Benefits and practical applications

• Single, transferable LC‑HRMS method applicable to six beta‑blocker APIs reduces method proliferation and supports streamlined workflows in pharmaceutical QC and stability testing.
• High resolution and accurate mass reduce false positives from isobaric interferences and improve confidence near regulatory limits (AI values determined by CPCA/FDA guidance).
• Chromeleon CDS and Mass Frontier integration enable traceable data handling, spectral interpretation and robust reporting suitable for regulated environments.
• Method is suitable for routine release testing, stability studies and investigational work during API or product development where nitrosamine risk assessment is required.

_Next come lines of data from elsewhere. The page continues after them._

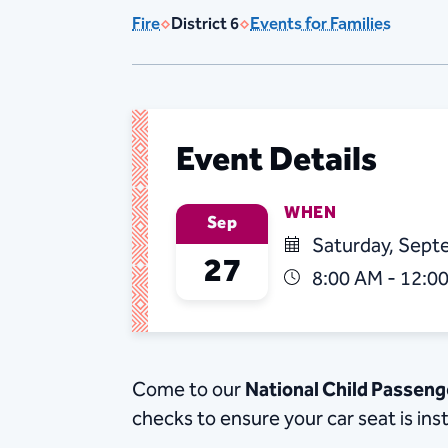
Fire
District 6
Events for Families
Event Details
WHEN
Sep
Saturday, Sept
27
8:00 AM - 12:0
Come to our
National Child Passen
checks to ensure your car seat is ins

Future trends and potential uses

• Wider application: the demonstrated approach (LC‑HRMS with product‑ion confirmation and ion‑ratio checks) can be extended to NDSRIs of other API classes with appropriate method optimization of chromatography and MS transitions.
• Automation and higher throughput: further miniaturization of injection volumes, multiplexed sample preparation, or UHPLC column screening could shorten runtimes and increase sample throughput while retaining selectivity.
• Regulatory harmonization: as AI determination approaches (CPCA and guidance) evolve, adaptable HRMS workflows will be valuable for rapid implementation of revised limits and multi‑analyte surveillance.
• Software advances: improved automated fragment assignment and spectral libraries for common NDSRIs will speed method development and confirmation steps.

Conclusion

A robust, validated LC‑HRMS method using a Vanquish Flex UHPLC front‑end and Orbitrap Exploris 120 mass spectrometer was developed and demonstrated for the quantitation of six NDSRIs in their respective beta‑blocker drug substances. The method meets key validation criteria (sensitivity, linearity, precision, recovery, specificity) and provides a practical, single‑method solution for routine monitoring of these nitrosamine impurities in regulated pharmaceutical environments.

References

1. FDA guidance on recommended acceptable intake limits for nitrosamine drug substance related impurities (NDSRIs).
2. EMA guidance and updates on nitrosamine impurities including CPCA and acceptable intake advice.
3. ICH Q2(R2) — Validation of analytical procedures — scientific guideline.
4. European Commission Decision 2002/657/EC — analytical method confirmation criteria.
5. Methodological examples and LC‑HRMS nitrosamine workflows used by regulatory agencies and USP community resources.